CMS Publishes Revision to Laboratory “14-Day Rule”

March 15, 2022

The Centers for Medicare and Medicaid Services (CMS) recently finalized changes to the reimbursement policy for laboratory tests for Calendar Year 2018. The date of service (DOS) policy, or the “14-day rule” as it is commonly referred to in the laboratory industry, governs who can seek reimbursement from Medicare for clinical laboratory diagnostic tests (CLDTs) conducted on stored specimens.

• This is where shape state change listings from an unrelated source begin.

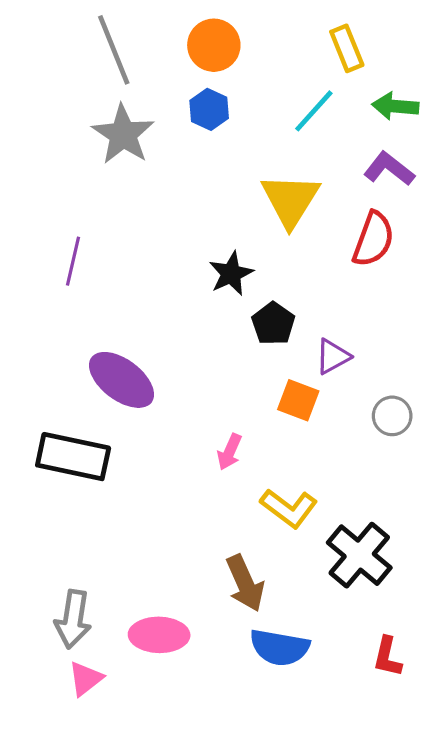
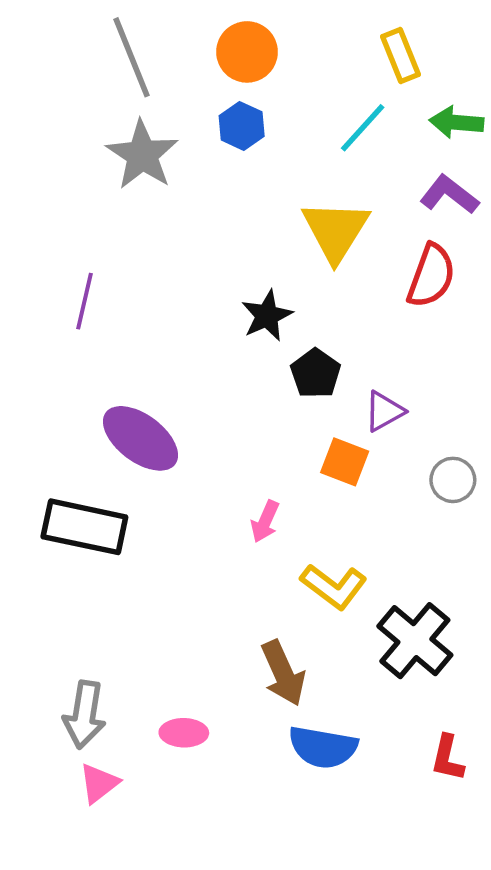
pink ellipse: (159, 635) -> (184, 733), size x0.7

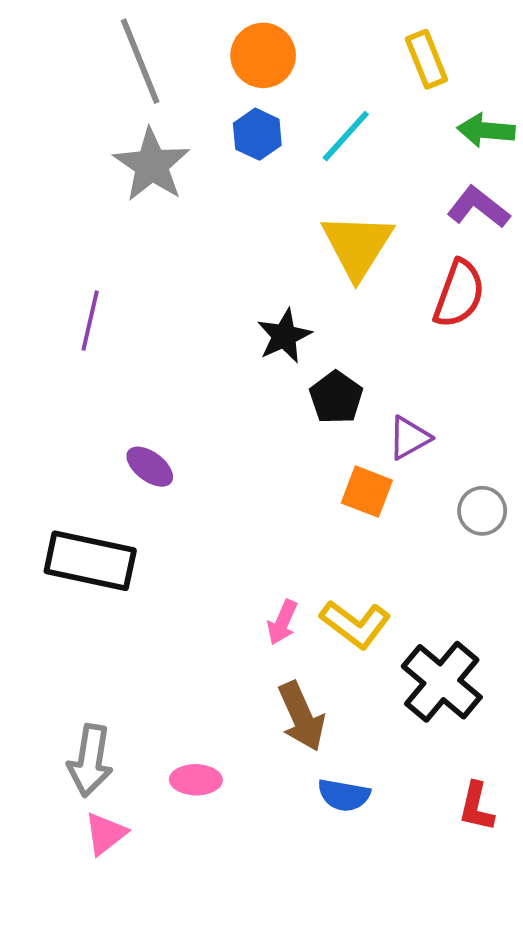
cyan line: (363, 128) -> (346, 136), moved
purple ellipse: (140, 438) -> (150, 467), size x0.6
pink arrow: (265, 521) -> (282, 622), moved
blue semicircle: (323, 747) -> (344, 795), size x0.7

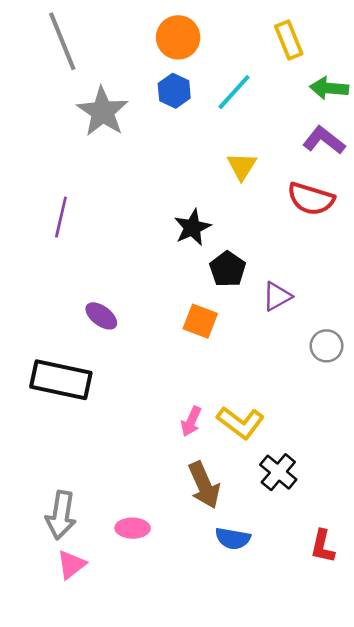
gray line: (140, 61) -> (62, 41), moved
yellow triangle: (357, 246) -> (242, 166), size x0.6
red semicircle: (459, 294) -> (311, 199), turned 87
orange square: (367, 492) -> (200, 321), moved
black cross: (442, 682) -> (278, 472), moved, size x0.7

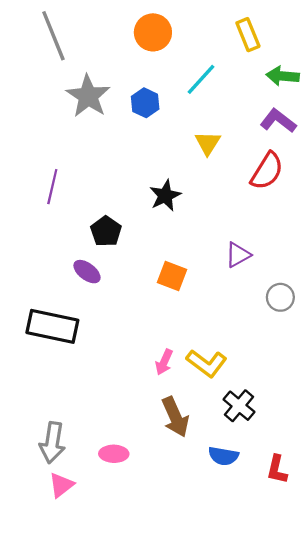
blue hexagon: (174, 91) -> (145, 103), moved
red semicircle: (311, 199) -> (267, 171), turned -75
black pentagon: (228, 269) -> (106, 231), moved
blue semicircle: (233, 539) -> (223, 456), moved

The revisions to the DOS rule will have a significant impact on the relationship between hospitals and laboratories that perform certain advanced diagnostic tests.

The DOS Policy

Generally, CMS bundles the payment for a laboratory test with the payment for a hospital service if the date of service for a laboratory test falls during an outpatient or inpatient stay. The default date of service for a laboratory test is the date the specimen was collected. However, the DOS rule is an exception to this policy. The exception allows a clinical laboratory to move the date of service to when a test is actually performed on the specimen if certain criteria are satisfied. By moving the date of service of the test, the laboratory is able to bill Medicare directly for the service, rather than the hospital.

Specifically, the DOS policy allows a clinical laboratory to seek reimbursement from Medicare for a test conducted on a stored specimen collected during a hospital surgical procedure when the test is ordered at least 14 days following the patient’s discharge from the hospital. If the test is ordered prior to 14 days from the patient’s discharge, however, the payment for the clinical laboratory test is bundled with the hospital payment. When enacting the 14-day rule, CMS expressed concerned that only tests that could be “legitimately distinguished” from the care a beneficiary received in the hospital should be reimbursed directly by Medicare. CMS explained that it would be difficult to make this determination if the test was ordered within 14 days of the patient’s discharge.

Critics of the DOS policy, however, have argued that such a framework requires hospitals to bill for services that they do not provide and are unrelated to the care the patient receives in the hospital setting. Additionally, the policy has proven administratively challenging for clinical laboratories, which must determine whether the particular test was collected during a hospital surgical procedure and whether it was indeed ordered 14 days following the patient’s discharge. Reimbursement can be further complicated given CMS’s decision to delegate the interpretation of such DOS policy provisions to the Medicare administrative contractors. This patchwork regulatory scheme can be confusing for clinical laboratories operating in multiple jurisdictions, which may face different reimbursement rules depending upon the jurisdiction in which they are seeking payment for a clinical laboratory test.

The New Exception

The revised DOS policy will allow clinical laboratories to seek reimbursement from Medicare directly for certain advanced laboratory diagnostic tests (ALDTs) and molecular pathology tests. Effective January 1, 2018, clinical laboratories will bill Medicare directly for these laboratory tests conducted on specimens collected during a hospital outpatient encounter, but which are performed after the outpatient has been discharged from the hospital. To qualify as an ALDT under the new exception, the test must be (i) a CLDT covered under Medicare Part B, and (ii) offered and furnished by a single lab that uses a proprietary algorithm to analyze multiple biomarkers of DNA, RNA or proteins to predict the probability a specific individual patient will develop a certain condition or respond to particular therapy. Additionally, the ALDT must also provide “new clinical diagnostic information” that cannot be obtained from another test.

Unlike the original DOS rule, a laboratory’s ability to bill Medicare directly for a qualifying ALDT under the new exception will no longer depend on when the test was ordered. Laboratories may seek reimbursement directly from Medicare for such tests conducted on samples obtained from a hospital outpatient after the outpatient’s discharge, regardless of the amount of time that has elapsed from the date that the test was ordered. For those tests that do not qualify as an ALDT however, the original DOS exception will still apply. In those instances, laboratories will only be able to receive reimbursement directly from Medicare if the test is ordered at least 14 days after a patient’s discharge from the hospital.

The new DOS policy will ease some of the challenges that clinical laboratories face when seeking reimbursement for certain advanced diagnostic tests. Going forward, laboratories may more easily obtain payment for these diagnostic tests without the difficulties associated with seeking payments from hospitals.